Awakening the Soul

Monday, August 08, 2011

There is this pain instilled within my heart.
A pain so crude and torturous
A pain that numbs the emotion of love
That deafens laughter and exercises discontent.
A pain that plays the devils game and leaves hearts entangled in a hopeless fall.
An attraction fatal,
A wound unhealing,
A soul shaken,
A unity shattered,
A chapter forgotten
and a story untold.
tempest

Write and write and keep writing, but what words can I put on paper? How can I allow myself to write about pain and hurt when the pen writing and the paper receiving do not deserve to have such thoughts heard? Do not deserve the pollution of negativity, of ill thought, of hatred and defeat.

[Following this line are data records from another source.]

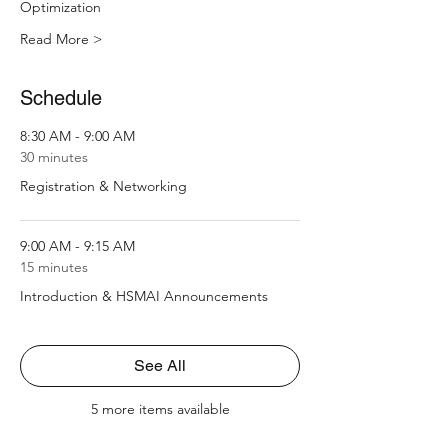
Optimization 
Read More >
Schedule
8:30 AM - 9:00 AM
30 minutes
Registration & Networking
9:00 AM - 9:15 AM
15 minutes
Introduction & HSMAI Announcements
See All
5 more items available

Write and write and keep writing, write whatever comes to mind. Allow the darkened image breeding in the tomb of thought to become a descriptive painting. Write and write and keep writing. The innocence of the ink, the accepting paper should also have the chance to encompass words of peace and love etched out in gold. Deserve to hear praises and happy thoughts, for no single particle was born for the sole purpose of suffering.

Write and write and keep writing, whether it makes sense or not, these are just words stringed along by the deliverer living in a parallel universe, where all that there is, is an entity of sheer desperation, wanting to be heard, but loses the power of expression when given half a chance.

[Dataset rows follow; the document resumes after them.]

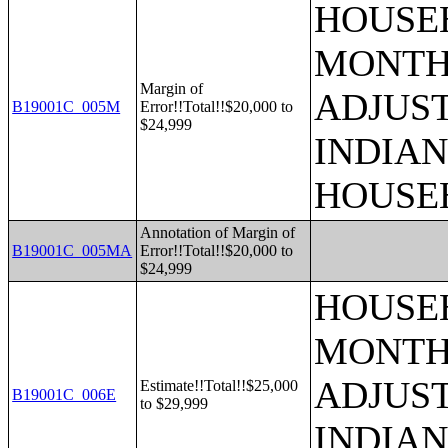
HOUSEH
MONTHS
Margin of
ADJUS
B19001C_005M
Error!!Total!!$20,000 to
$24,999
INDIAN
HOUSE
Annotation of Margin of
B19001C_005MA
Error!!Total!!$20,000 to
$24,999
HOUSEH
MONTHS
ADJUS
Estimate!!Total!!$25,000
B19001C_006E
to $29,999
INDIAN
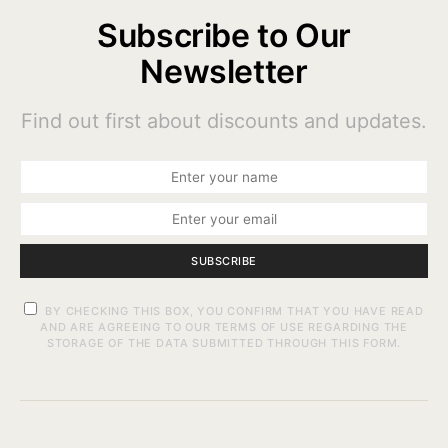
Subscribe to Our
Newsletter
Find out first about discounts and updates.
SUBSCRIBE
BY CHECKING THIS BOX, YOU CONFIRM THAT YOU HAVE READ
AND ARE AGREEING TO OUR TERMS OF USE REGARDING THE
STORAGE OF THE DATA SUBMITTED THROUGH THIS FORM.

Wanting to know human compassion; can it really exist in all its entirety?

A dictator I have become, commanding the ink to fall, torturing the paper with cruel intentions and pleasures.

A dictator I have become to like, to have this simple power. Power to control what words are received and what words stay a thought, never to be heard, never to frighten or grieve.

This power I like and it comes at the expense of the ink and its tolerant comrade.